All the parents of adolescents meeting the study criteria and approached by us consented to study, and 87.5% of the adolescents also provided assent for the study. Also, none of the participants discontinued or withdrew consent due to the adverse effects. This shows that tDCS is easily acceptable to parents and adolescents with psychotic disorders, possibly due to the ease of administration of tDCS and non-invasiveness of the intervention. During tDCS session few subjects requested for both parents to be present with them which was permitted for smooth conductance of session in presence of a doctor. Continuous monitoring was ascertained for discontinuation of stimulation process due to body movements, especially common in this group of symptomatic adolescents. Subjects also needed to be frequently reassured about adverse effects and remaining time for completion of session. This indicates that administration of tDCS is feasible in adolescents with psychotic disorders with some modifications made to meet developmental needs.

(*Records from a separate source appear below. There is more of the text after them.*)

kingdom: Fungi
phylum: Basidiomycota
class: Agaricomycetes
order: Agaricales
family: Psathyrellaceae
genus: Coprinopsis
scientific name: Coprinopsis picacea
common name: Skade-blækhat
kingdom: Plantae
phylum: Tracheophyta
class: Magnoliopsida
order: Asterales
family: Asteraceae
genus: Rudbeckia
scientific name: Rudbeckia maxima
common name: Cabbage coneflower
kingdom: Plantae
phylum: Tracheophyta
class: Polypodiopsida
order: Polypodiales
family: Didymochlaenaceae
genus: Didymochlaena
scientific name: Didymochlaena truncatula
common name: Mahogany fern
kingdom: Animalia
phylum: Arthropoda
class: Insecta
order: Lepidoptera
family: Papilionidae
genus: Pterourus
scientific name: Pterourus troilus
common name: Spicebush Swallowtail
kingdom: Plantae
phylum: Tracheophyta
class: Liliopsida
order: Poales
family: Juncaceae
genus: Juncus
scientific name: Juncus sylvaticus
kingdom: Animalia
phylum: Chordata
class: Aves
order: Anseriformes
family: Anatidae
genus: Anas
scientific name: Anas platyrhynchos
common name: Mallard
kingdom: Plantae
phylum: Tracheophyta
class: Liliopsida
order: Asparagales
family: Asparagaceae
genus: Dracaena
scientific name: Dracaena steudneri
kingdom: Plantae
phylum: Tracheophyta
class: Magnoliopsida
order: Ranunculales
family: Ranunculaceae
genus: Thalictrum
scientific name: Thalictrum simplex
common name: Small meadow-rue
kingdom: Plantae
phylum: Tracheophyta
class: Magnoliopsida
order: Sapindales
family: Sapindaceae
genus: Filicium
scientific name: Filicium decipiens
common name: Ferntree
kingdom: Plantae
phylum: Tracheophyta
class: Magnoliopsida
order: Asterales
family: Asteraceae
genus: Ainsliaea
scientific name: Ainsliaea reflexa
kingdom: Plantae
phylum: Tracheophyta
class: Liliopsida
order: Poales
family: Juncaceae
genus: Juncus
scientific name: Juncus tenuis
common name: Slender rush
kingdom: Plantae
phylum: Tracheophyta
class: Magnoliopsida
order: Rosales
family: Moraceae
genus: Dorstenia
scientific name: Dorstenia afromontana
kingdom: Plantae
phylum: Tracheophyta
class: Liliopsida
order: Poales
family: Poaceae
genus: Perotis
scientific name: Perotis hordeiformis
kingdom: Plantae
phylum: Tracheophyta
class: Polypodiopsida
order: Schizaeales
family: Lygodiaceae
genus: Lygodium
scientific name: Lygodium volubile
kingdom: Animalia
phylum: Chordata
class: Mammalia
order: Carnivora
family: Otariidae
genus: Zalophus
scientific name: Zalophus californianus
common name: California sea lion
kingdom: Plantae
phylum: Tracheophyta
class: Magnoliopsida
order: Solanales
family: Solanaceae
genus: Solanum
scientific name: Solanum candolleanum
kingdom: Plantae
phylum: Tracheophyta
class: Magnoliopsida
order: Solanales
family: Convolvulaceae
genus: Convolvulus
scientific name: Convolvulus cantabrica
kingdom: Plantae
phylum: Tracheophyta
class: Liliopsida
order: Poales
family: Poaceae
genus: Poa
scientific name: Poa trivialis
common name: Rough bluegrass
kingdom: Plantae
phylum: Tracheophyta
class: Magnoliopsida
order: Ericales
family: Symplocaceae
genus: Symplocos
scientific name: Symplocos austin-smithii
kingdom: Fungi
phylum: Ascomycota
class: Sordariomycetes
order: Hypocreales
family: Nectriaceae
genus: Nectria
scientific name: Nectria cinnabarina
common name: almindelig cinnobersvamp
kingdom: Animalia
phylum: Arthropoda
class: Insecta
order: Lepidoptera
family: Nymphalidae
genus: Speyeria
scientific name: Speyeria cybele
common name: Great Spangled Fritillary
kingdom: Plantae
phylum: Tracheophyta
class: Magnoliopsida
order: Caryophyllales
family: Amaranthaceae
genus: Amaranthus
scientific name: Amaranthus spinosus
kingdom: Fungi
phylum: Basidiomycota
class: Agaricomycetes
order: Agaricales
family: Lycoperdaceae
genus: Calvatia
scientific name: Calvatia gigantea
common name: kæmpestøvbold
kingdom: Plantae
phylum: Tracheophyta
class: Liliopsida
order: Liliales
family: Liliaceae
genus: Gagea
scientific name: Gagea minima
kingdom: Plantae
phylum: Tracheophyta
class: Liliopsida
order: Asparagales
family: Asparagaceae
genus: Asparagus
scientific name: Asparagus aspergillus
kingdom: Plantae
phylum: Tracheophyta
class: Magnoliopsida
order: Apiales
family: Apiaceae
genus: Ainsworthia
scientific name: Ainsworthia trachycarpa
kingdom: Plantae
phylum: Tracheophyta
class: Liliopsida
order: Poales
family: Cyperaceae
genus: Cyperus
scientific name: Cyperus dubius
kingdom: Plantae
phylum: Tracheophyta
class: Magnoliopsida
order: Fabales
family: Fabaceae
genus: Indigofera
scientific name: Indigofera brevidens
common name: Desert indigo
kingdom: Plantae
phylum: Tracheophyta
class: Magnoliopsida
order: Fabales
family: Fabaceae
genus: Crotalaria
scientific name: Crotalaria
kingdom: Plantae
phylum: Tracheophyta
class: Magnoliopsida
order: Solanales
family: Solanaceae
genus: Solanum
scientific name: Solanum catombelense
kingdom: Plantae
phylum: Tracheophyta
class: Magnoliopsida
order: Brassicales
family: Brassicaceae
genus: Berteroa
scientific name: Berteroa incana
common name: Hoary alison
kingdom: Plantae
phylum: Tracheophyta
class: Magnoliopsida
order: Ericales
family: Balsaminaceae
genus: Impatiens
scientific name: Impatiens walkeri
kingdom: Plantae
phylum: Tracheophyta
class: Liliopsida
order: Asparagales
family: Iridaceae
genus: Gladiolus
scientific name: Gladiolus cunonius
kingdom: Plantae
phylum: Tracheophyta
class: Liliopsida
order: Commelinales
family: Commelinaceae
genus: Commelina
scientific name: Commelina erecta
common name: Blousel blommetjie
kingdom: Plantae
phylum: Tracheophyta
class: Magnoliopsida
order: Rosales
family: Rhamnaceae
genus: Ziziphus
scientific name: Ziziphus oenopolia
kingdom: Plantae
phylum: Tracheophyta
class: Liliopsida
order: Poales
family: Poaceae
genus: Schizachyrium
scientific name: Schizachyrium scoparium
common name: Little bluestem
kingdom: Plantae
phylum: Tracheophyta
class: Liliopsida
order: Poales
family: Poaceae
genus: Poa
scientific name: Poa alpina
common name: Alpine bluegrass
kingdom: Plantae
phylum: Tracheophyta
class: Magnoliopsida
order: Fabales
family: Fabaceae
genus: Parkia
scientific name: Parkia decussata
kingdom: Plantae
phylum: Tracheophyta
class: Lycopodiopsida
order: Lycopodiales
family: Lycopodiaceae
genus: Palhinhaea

This study has its own limitations in the form of possible bias in noting or reporting adverse effects and lack of a sham control arm. Administration of tDCS in adolescents is not common, hence a priori small sample size calculation was not done, and small size of this study limits generalization of the findings. However, this study showed that in adolescents with schizophrenia and other psychotic disorders admitted to the hospital, tDCS was tolerable, safe, easily acceptable, and also feasible to administer with some modifications meeting the developmental needs.
Footnotes
Declaration of Conflicting Interests
The authors declared no potential conflicts of interest with respect to the research, authorship, and/or publication of this article.
Ethical Approval
The study was accorded Ethical Committee Approval vide NIMHANS Ethics Committee, NIMHANS, Bengaluru No.NIMH/DO/BEHV.SC.DIV/2015 dated 17/2/2015. The study was carried out in accordance with the principles as enunciated in the Declaration of Helsinki.
Funding
The authors disclosed receipt of the following financial support for the research, authorship, and/or publication of this article: Research Grant (SR/CSI/158/2012) to Ganesan Venkatasubramanian is supported by the Department of Science and Technology (Government of India) and Venkataram Shivakumar by Indian Council of Medical Research Young Scientist Research Grant. Anushree Bose is supported by the Wellcome Trust/DBT India Alliance and Harleen Chhabra by the Department of Biotechnology, Government of India.
Informed Consent
Written informed consent was taken from all the participants.